2. Spinozas Wortgebrauch: Die Verschwörung auf Kamtschatka


Schopenhauers Auseinandersetzung mit Spinoza erfolgt nicht nur in Form von ausdrücklichen Berufungen oder latenten Einflüssen, sondern auch in Form von modifizierten Übernahmen oder energischen Zurückweisungen.

Seine Kritikpunkte dienen dieser Darstellung als strukturelles Grundgerüst. Sie sind nach den Gebieten Erkenntnistheorie, Metaphysik und Ethik angeordnet, wobei die Grenzziehung nicht immer ganz leicht war, zumal Spinoza manche Probleme als erkenntnistheoretische behandelt, die bei Schopenhauer metaphysischer Natur sind, oder umgekehrt.

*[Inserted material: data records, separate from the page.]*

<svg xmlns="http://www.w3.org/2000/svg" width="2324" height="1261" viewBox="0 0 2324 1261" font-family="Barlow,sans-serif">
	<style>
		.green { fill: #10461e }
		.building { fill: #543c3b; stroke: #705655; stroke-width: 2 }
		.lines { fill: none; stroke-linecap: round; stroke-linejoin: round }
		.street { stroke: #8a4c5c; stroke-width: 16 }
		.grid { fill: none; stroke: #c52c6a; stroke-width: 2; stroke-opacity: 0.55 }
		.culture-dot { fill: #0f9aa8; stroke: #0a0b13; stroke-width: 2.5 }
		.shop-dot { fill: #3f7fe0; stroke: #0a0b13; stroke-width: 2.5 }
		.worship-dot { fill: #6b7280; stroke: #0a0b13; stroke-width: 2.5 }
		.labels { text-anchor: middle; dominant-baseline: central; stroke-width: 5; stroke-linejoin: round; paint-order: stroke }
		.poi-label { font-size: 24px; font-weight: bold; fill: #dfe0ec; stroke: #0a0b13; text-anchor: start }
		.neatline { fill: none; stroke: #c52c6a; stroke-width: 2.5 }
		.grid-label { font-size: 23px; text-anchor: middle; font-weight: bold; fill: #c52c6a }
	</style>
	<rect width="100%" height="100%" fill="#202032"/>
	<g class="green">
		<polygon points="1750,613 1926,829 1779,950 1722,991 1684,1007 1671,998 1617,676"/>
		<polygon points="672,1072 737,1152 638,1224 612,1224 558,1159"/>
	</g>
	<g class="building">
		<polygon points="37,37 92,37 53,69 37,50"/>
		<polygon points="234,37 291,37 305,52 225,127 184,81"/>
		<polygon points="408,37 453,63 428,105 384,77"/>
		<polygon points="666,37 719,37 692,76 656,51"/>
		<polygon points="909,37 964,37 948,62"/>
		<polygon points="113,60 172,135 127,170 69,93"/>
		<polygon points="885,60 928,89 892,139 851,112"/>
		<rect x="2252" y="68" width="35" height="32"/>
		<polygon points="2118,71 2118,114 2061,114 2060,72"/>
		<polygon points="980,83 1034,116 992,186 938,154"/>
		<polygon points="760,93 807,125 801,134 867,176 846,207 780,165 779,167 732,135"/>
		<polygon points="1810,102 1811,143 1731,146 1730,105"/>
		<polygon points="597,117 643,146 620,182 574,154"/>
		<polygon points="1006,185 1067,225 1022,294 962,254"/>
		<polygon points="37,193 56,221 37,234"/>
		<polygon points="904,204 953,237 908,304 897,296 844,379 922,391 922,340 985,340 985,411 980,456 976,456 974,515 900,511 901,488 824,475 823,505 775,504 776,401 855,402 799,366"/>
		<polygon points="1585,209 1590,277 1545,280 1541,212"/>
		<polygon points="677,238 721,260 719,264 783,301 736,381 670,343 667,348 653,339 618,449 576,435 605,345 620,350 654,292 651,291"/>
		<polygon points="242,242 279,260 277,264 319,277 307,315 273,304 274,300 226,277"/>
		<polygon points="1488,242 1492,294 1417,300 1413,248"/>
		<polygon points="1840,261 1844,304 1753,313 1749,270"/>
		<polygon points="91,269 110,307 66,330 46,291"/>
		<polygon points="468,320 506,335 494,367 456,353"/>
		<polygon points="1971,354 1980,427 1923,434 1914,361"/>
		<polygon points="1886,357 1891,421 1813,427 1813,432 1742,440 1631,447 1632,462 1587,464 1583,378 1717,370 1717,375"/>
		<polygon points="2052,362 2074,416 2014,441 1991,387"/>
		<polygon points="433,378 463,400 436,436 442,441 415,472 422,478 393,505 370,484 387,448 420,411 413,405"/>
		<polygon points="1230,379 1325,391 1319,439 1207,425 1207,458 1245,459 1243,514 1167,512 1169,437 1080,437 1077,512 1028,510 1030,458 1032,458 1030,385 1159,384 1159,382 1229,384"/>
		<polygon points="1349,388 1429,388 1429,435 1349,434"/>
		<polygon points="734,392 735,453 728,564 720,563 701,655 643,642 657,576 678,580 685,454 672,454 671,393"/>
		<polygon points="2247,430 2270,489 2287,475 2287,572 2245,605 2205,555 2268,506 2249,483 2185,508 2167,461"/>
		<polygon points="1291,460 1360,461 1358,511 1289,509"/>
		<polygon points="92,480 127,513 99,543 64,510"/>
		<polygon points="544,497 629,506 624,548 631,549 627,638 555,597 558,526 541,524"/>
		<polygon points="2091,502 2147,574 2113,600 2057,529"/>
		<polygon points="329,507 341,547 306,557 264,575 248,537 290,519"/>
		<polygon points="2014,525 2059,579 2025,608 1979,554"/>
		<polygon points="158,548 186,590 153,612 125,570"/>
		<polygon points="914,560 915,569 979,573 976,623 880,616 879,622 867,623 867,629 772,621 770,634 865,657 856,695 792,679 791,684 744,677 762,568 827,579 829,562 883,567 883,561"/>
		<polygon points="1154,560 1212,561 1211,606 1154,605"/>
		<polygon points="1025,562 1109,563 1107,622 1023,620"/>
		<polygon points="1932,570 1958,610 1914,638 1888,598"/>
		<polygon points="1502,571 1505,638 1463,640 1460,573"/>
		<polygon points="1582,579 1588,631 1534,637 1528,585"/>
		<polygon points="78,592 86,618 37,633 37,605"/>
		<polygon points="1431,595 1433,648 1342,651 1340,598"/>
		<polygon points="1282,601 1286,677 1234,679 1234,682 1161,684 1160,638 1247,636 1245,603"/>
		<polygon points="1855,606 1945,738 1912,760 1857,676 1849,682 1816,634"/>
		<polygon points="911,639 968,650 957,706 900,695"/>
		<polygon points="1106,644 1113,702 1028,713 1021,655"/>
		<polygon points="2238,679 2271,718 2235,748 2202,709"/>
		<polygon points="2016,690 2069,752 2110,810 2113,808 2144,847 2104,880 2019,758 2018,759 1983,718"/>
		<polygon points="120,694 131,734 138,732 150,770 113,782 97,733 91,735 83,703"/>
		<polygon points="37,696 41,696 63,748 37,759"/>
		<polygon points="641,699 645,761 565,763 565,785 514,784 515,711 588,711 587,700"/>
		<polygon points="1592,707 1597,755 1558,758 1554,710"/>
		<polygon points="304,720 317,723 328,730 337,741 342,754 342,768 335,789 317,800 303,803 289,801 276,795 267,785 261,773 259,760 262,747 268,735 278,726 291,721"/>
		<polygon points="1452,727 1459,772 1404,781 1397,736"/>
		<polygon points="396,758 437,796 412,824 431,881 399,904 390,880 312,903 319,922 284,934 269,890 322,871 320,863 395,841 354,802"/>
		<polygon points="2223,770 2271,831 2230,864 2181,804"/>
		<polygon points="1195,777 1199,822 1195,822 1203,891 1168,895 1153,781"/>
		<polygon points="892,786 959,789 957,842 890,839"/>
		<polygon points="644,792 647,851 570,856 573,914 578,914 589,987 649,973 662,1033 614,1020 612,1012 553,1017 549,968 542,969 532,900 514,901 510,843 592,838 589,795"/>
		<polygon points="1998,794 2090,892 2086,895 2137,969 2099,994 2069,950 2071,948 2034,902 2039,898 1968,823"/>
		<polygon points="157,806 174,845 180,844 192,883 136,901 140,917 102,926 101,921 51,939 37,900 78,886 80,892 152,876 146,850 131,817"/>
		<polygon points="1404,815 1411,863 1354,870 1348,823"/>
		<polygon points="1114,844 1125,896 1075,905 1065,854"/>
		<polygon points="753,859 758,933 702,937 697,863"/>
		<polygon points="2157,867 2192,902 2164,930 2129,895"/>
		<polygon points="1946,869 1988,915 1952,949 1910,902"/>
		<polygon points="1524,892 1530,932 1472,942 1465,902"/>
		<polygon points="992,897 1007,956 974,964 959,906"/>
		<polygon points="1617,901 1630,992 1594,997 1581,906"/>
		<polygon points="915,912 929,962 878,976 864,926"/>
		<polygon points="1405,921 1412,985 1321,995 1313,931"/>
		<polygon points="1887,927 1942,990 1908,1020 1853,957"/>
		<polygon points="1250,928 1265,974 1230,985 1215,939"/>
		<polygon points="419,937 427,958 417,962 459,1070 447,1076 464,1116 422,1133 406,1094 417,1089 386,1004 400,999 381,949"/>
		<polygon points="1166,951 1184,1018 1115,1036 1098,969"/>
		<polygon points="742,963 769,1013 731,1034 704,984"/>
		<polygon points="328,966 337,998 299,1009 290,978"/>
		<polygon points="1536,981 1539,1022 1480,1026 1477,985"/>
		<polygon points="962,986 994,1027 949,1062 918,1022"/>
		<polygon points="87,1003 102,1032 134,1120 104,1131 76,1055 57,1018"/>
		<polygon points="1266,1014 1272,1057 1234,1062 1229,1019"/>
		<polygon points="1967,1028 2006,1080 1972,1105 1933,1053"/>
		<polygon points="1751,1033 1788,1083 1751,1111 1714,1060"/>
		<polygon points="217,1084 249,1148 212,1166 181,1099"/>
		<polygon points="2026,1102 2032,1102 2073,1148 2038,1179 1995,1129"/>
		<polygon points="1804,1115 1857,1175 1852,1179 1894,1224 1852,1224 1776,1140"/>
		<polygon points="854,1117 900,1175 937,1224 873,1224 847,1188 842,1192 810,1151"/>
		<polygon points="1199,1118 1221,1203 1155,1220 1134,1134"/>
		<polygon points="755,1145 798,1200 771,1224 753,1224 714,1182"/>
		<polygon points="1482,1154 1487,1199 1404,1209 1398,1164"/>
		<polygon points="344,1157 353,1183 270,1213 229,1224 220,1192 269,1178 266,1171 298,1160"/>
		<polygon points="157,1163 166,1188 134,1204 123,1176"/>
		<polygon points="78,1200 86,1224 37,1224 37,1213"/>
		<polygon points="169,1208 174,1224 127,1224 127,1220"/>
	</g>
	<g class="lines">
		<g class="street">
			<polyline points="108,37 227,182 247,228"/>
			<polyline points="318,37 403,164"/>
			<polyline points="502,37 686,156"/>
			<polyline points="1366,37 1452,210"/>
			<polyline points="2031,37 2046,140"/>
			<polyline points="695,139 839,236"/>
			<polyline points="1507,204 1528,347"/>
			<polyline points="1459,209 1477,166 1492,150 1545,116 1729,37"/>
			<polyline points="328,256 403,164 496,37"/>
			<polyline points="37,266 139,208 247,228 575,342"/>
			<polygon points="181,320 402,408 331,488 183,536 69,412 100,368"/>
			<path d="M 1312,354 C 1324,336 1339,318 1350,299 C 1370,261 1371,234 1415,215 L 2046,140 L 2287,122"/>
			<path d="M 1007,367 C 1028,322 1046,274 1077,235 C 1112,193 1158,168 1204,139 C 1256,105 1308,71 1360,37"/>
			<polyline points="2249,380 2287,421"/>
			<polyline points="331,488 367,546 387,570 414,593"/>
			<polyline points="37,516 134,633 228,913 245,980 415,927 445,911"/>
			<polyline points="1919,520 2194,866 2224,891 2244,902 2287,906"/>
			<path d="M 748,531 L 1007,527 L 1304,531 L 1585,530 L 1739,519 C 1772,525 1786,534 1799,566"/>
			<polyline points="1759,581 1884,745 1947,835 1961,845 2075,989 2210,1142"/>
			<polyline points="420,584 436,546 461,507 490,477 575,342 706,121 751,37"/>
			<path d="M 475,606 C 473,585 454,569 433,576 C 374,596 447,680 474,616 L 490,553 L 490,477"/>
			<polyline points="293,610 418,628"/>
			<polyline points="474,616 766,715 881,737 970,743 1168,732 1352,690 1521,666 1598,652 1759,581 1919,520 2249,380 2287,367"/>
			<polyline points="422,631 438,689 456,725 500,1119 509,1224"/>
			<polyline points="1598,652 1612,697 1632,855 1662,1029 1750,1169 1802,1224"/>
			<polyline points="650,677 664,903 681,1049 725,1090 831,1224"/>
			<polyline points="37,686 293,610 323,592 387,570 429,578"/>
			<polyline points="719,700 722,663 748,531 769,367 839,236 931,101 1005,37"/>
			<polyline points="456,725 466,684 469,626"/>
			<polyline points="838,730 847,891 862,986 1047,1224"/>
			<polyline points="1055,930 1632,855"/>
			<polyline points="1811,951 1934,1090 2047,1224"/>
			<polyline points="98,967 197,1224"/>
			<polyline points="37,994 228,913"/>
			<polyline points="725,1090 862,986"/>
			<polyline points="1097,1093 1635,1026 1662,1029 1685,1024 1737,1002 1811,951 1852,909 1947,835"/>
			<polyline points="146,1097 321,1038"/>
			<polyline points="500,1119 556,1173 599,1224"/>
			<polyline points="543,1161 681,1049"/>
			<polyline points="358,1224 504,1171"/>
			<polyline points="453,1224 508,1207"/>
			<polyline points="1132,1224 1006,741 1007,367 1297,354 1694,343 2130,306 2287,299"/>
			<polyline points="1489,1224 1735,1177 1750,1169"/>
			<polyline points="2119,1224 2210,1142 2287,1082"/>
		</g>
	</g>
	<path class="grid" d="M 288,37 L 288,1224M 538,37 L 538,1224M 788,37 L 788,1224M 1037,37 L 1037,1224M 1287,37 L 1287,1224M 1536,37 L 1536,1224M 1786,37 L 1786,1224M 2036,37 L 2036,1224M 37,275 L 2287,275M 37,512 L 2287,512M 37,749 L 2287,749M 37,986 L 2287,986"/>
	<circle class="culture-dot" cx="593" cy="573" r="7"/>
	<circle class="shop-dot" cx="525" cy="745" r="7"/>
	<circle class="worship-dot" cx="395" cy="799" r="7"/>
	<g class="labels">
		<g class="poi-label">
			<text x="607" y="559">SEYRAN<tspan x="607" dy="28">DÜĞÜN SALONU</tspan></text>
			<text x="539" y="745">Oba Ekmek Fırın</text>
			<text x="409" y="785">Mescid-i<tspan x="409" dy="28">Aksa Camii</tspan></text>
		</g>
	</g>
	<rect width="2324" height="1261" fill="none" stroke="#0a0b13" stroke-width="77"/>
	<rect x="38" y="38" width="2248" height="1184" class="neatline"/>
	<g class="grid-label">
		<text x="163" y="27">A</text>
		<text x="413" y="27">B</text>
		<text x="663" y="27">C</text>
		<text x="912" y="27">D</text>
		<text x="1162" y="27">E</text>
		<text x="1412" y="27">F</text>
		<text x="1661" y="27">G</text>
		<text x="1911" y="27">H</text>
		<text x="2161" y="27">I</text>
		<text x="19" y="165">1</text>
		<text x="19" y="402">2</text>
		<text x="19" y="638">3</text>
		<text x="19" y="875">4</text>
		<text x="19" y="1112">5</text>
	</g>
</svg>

Kritik übt Schopenhauer zunächst an dem Ausgang und Gebrauch von „selbstgezimmerten“ Begriffen wie „Substanz oder Gott“. Diese seien willkürliche Spekulationsbegriffe und nicht zünftig auf ihren Ursprung hin abgefragt worden. Derselbe Vorwurf gilt auch Hegel: „Der Grundgedanke der Hegelschen Philosophie ist die aufgefrischte Scholastisch-Realistische Lehre: Universalia ante rem, und damit den Spinozismus neu herausgeputzt“.41 Aber „es kann keinen Satz geben, infolge dessen allererst die Welt mit allen ihren Erscheinungen dawäre: daher lässt sich nicht eine Philosophie, wie Spinoza wollte, ex firmis principiis demonstrierend ableiten.“42 Schopenhauer besteht im Gegenzug auf seiner davon abweichenden Methode, einer „empirischen Metaphysik“.43

Der Satz Spinozas: „Wahrlich wie das Licht sich selbst und die Finsternis offenbart, so ist die Wahrheit die Richtschnur ihrer selbst wie des Falschen,“44 ist von Schopenhauer unterstrichen und wird von ihm mehrfach zitiert. Auch für Schopenhauer ist die philosophische Wahrheit eine, die sich „aus sich selbst heraus bewährt“, und sie entstammt einer besonderen Intuition.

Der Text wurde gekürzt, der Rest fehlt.